Publié le 13 décembre 2025 à 09h00. Une organisation caritative britannique dénonce un manque d’ambition de la COP30, qui s’est tenue en Amazonie, pour intégrer les enjeux liés à l’élevage intensif et à ses conséquences sur la déforestation et le climat.
- La COP30 n’a pas suffisamment pris en compte le rôle de l’élevage industriel dans la crise climatique.
- Plus de 300 lobbyistes de l’agriculture industrielle ont participé aux négociations climatiques.
- L’élevage de bétail est identifié comme le principal moteur de la déforestation en Amazonie.
Un mois après la clôture de la Conférence des Nations Unies sur les changements climatiques (COP30) à Belém, au Brésil, l’organisation World Animal Protection critique vivement le manque d’attention accordé à l’impact de l’élevage sur l’environnement et le bien-être animal. Selon elle, les négociations n’ont pas suffisamment abordé le rôle prépondérant de l’élevage intensif dans l’aggravation de la crise climatique et la création d’un système alimentaire de plus en plus fragile et inégalitaire.
L’ONG souligne que la COP30, organisée aux portes de la forêt amazonienne, a minimisé la question de la déforestation. Selon le Fonds mondial pour la nature (WWF), l’élevage de bétail – la forme d’agriculture animale la plus répandue au Brésil – est responsable d’environ 80 % de la déforestation dans la région.
Kelly Dent, directrice de l’engagement externe de World Animal Protection, a déclaré :
« Pour une COP organisée en Amazonie, il est bouleversant que la déforestation soit passée au second plan. La faune sauvage, les peuples autochtones et les communautés traditionnelles qui habitent la forêt méritaient mieux que cela. »
Kelly Dent, directrice de l’engagement externe, World Animal Protection
Elle a également souligné que le résultat de la COP30 ne répond pas aux besoins des animaux, des populations et de la planète. Selon elle, il est crucial de reconnaître que l’agriculture est un facteur majeur de la déforestation et que la réduction des forêts contribue à l’augmentation des émissions de gaz à effet de serre.
L’élevage est considéré comme la principale cause mondiale du changement climatique, dépassant même les émissions liées à la combustion des combustibles fossiles. Une étude récente de l’organisation Mighty Earth met en évidence le manque d’action des grandes entreprises de viande en matière de réduction des émissions de méthane.

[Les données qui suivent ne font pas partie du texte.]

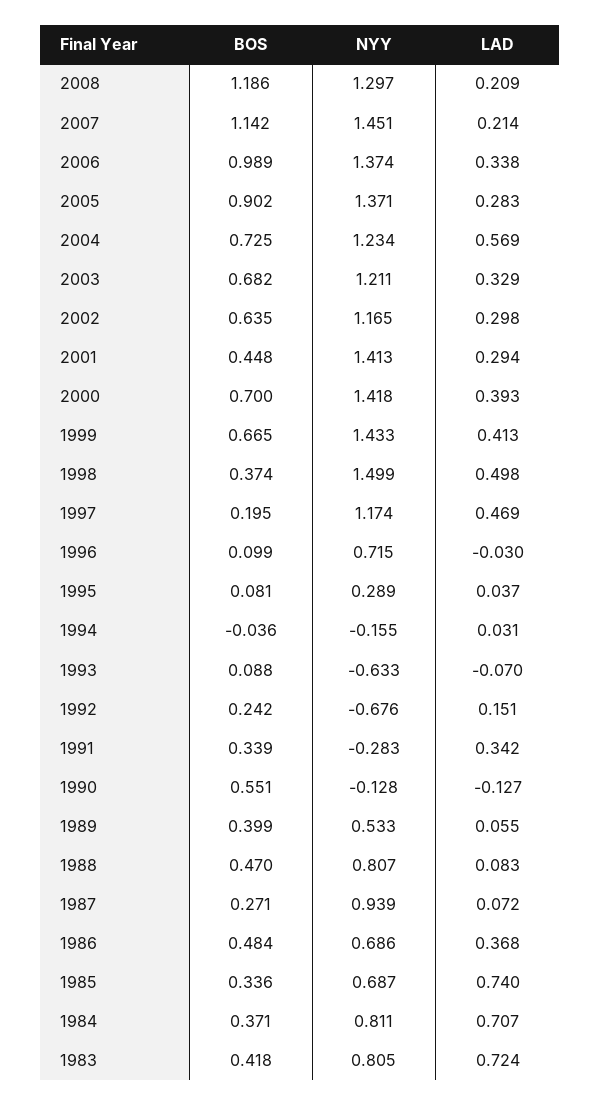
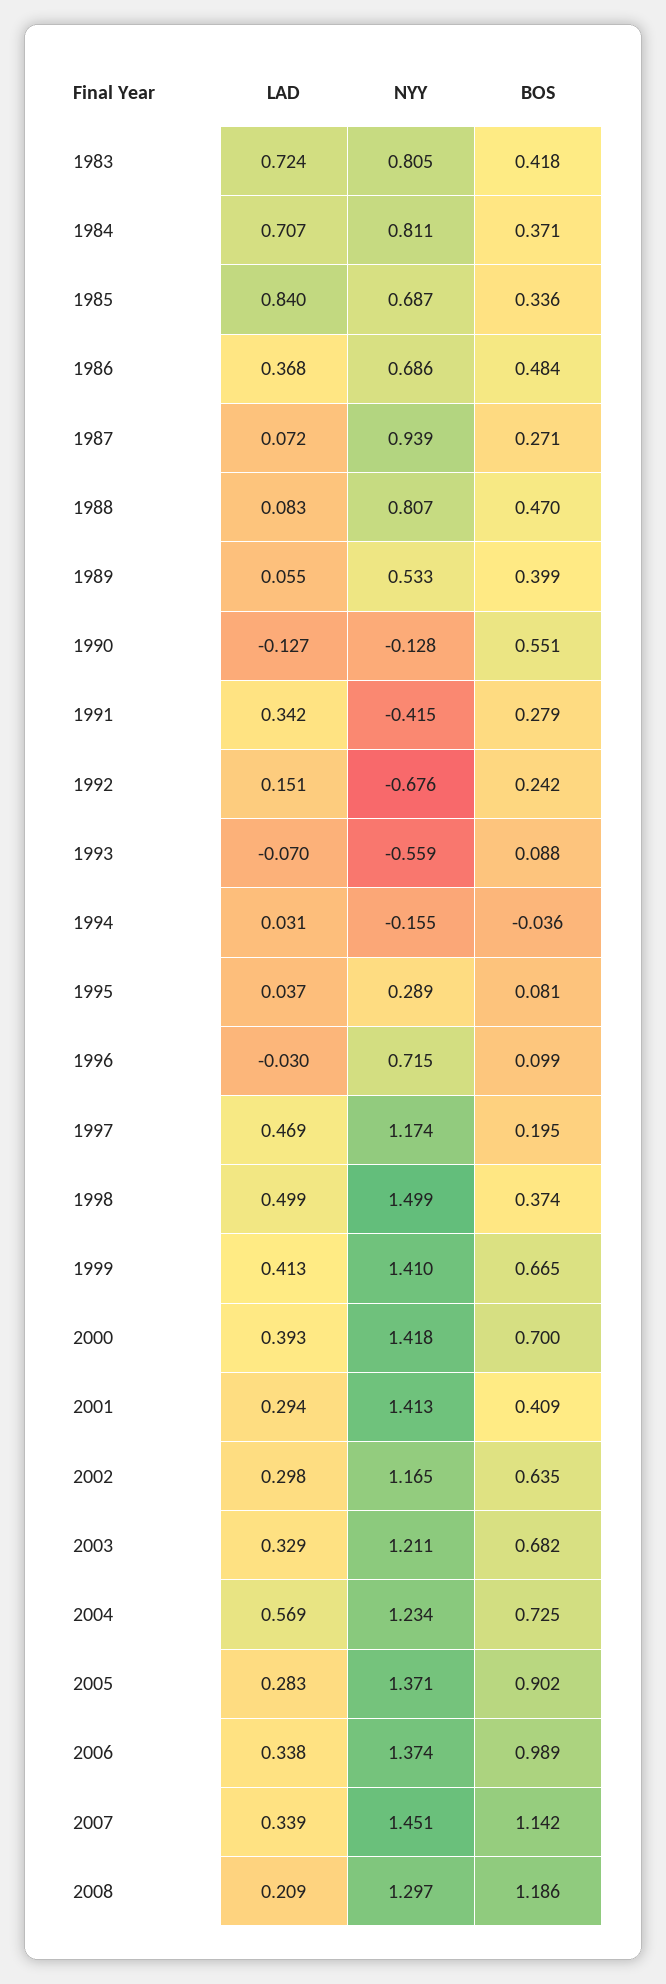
  {
    "BOS": {
      "2008": 1.186,
      "2007": 1.142,
      "2006": 0.989,
      "2005": 0.902,
      "2004": 0.725,
      "2003": 0.682,
      "2002": 0.635,
-     "2001": 0.448,
+     "2001": 0.409,
      "2000": 0.7,
      "1999": 0.665,
      "1998": 0.374,
      "1997": 0.195,
      "1996": 0.099,
      "1995": 0.081,
      "1994": -0.036,
      "1993": 0.088,
      "1992": 0.242,
-     "1991": 0.339,
+     "1991": 0.279,
      "1990": 0.551,
      "1989": 0.399,
      "1988": 0.47,
      "1987": 0.271,
      "1986": 0.484,
      "1985": 0.336,
      "1984": 0.371,
      "1983": 0.418
    },
    "NYY": {
      "2008": 1.297,
      "2007": 1.451,
      "2006": 1.374,
      "2005": 1.371,
      "2004": 1.234,
      "2003": 1.211,
      "2002": 1.165,
      "2001": 1.413,
      "2000": 1.418,
-     "1999": 1.433,
+     "1999": 1.41,
      "1998": 1.499,
      "1997": 1.174,
      "1996": 0.715,
      "1995": 0.289,
      "1994": -0.155,
-     "1993": -0.633,
+     "1993": -0.559,
      "1992": -0.676,
-     "1991": -0.283,
+     "1991": -0.415,
      "1990": -0.128,
      "1989": 0.533,
      "1988": 0.807,
      "1987": 0.939,
      "1986": 0.686,
      "1985": 0.687,
      "1984": 0.811,
      "1983": 0.805
    },
    "LAD": {
      "2008": 0.209,
-     "2007": 0.214,
+     "2007": 0.339,
      "2006": 0.338,
      "2005": 0.283,
      "2004": 0.569,
      "2003": 0.329,
      "2002": 0.298,
      "2001": 0.294,
      "2000": 0.393,
      "1999": 0.413,
-     "1998": 0.498,
+     "1998": 0.499,
      "1997": 0.469,
      "1996": -0.03,
      "1995": 0.037,
      "1994": 0.031,
      "1993": -0.07,
      "1992": 0.151,
      "1991": 0.342,
      "1990": -0.127,
      "1989": 0.055,
      "1988": 0.083,
      "1987": 0.072,
      "1986": 0.368,
-     "1985": 0.74,
+     "1985": 0.84,
      "1984": 0.707,
      "1983": 0.724
    }
  }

World Animal Protection appelle à une transition vers des pratiques agricoles plus équitables, humaines et durables, capables de remplacer le modèle actuel de l’élevage industriel. Selon Kelly Dent :
« Des pratiques agricoles équitables, humaines et durables doivent remplacer le modèle agricole industriel destructeur. Ces solutions répondent non seulement à la crise climatique, mais mettent également un terme aux souffrances de milliards d’animaux piégés dans des élevages industriels. »
Kelly Dent, directrice de l’engagement externe, World Animal Protection
Par ailleurs, une enquête menée conjointement par DéSmog et The Guardian a révélé la présence de plus de 300 lobbyistes représentant l’agriculture industrielle à la COP30, dont un quart agissait en tant que membres d’une délégation nationale et six bénéficiaient d’un accès privilégié aux négociations.

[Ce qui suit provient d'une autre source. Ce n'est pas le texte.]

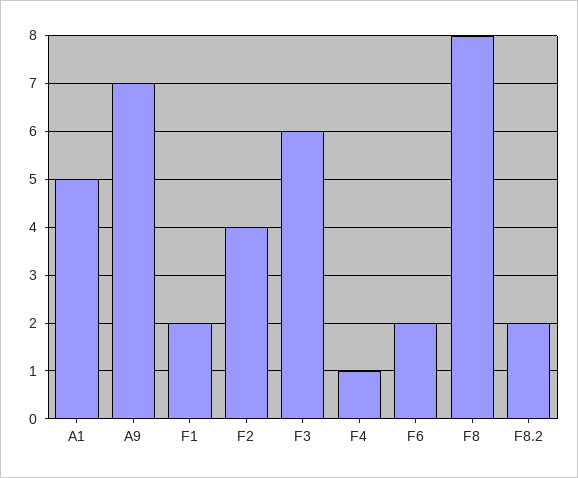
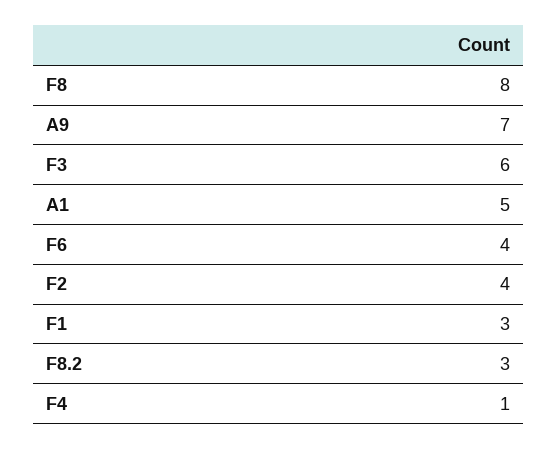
  {
    "A1": 5,
    "A9": 7,
-   "F1": 2,
+   "F1": 3,
    "F2": 4,
    "F3": 6,
    "F4": 1,
-   "F6": 2,
+   "F6": 4,
    "F8": 8,
-   "F8.2": 2
+   "F8.2": 3
  }

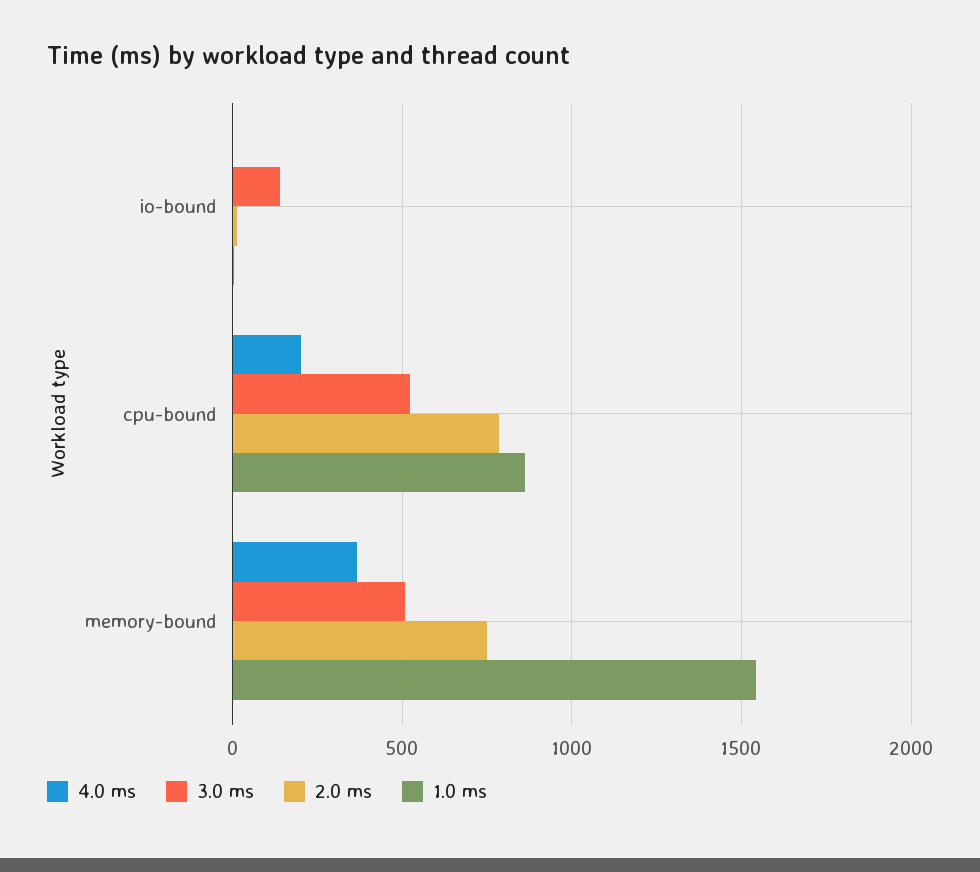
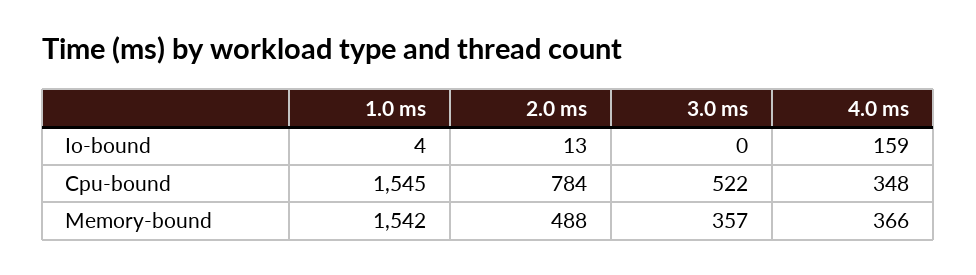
  {
    "4.0 ms": {
-     "io-bound": 0,
+     "io-bound": 159,
-     "cpu-bound": 200,
+     "cpu-bound": 348,
      "memory-bound": 366
    },
    "3.0 ms": {
-     "io-bound": 150,
+     "io-bound": 0,
      "cpu-bound": 522,
-     "memory-bound": 500
+     "memory-bound": 357
    },
    "2.0 ms": {
      "io-bound": 13,
      "cpu-bound": 784,
-     "memory-bound": 750
+     "memory-bound": 488
    },
    "1.0 ms": {
      "io-bound": 4,
-     "cpu-bound": 850,
+     "cpu-bound": 1545,
      "memory-bound": 1542
    }
  }

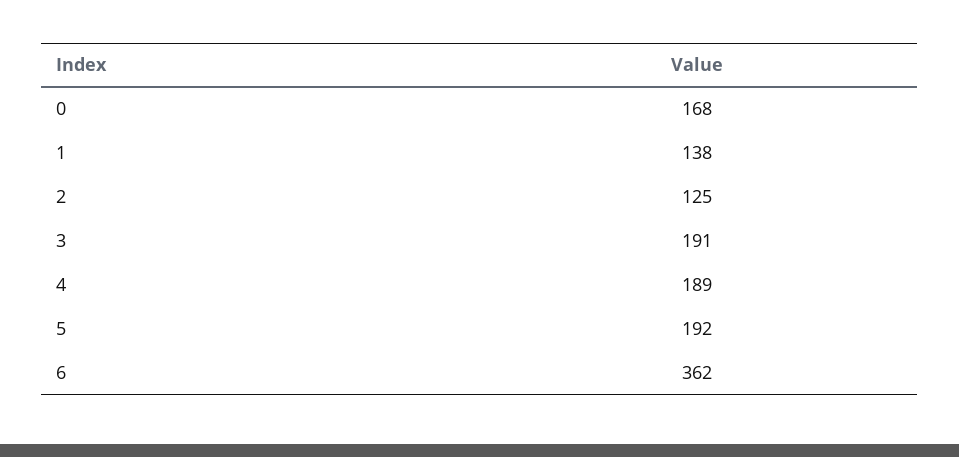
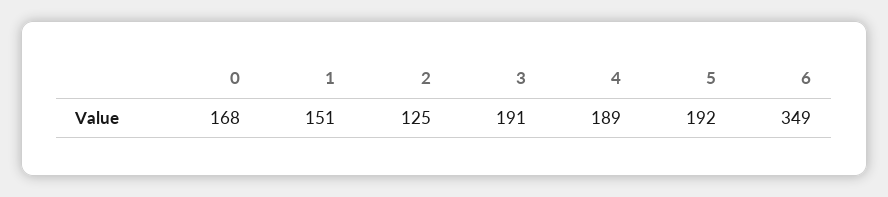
  {
    "0": 168,
-   "1": 138,
+   "1": 151,
    "2": 125,
    "3": 191,
    "4": 189,
    "5": 192,
-   "6": 362
+   "6": 349
  }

Malgré un accès limité pour la société civile, les mouvements de défense des animaux ont réussi à faire entendre leur voix à travers des manifestations et des événements parallèles, dénonçant les pratiques des grandes entreprises agroalimentaires et promouvant des solutions pour réduire les émissions et protéger les animaux.
Pour la COP31, World Animal Protection appelle les gouvernements à soutenir une transition juste de l’élevage industriel vers des systèmes alimentaires plus durables et respectueux du bien-être animal. L’organisation insiste sur le fait que l’action climatique ne peut pas se limiter à la seule dimension humaine, car la santé des animaux et des écosystèmes est intrinsèquement liée à celle des populations.
La Commission européenne a salué certains succès de la COP30, estimant que les discussions ont démontré que le multilatéralisme pouvait encore produire des résultats, même en l’absence des États-Unis. Cependant, elle a également reconnu que des progrès supplémentaires étaient nécessaires et que le résultat de la conférence n’était pas à la hauteur des attentes de nombreux pays. Plus d’informations sur l’évaluation de la Commission européenne.
Enfin, la COP30, qui s’est déroulée du 10 au 21 novembre 2025, a mis en avant l’importance d’une approche équitable et inclusive de l’action climatique, en soulignant la nécessité d’une transition « juste ».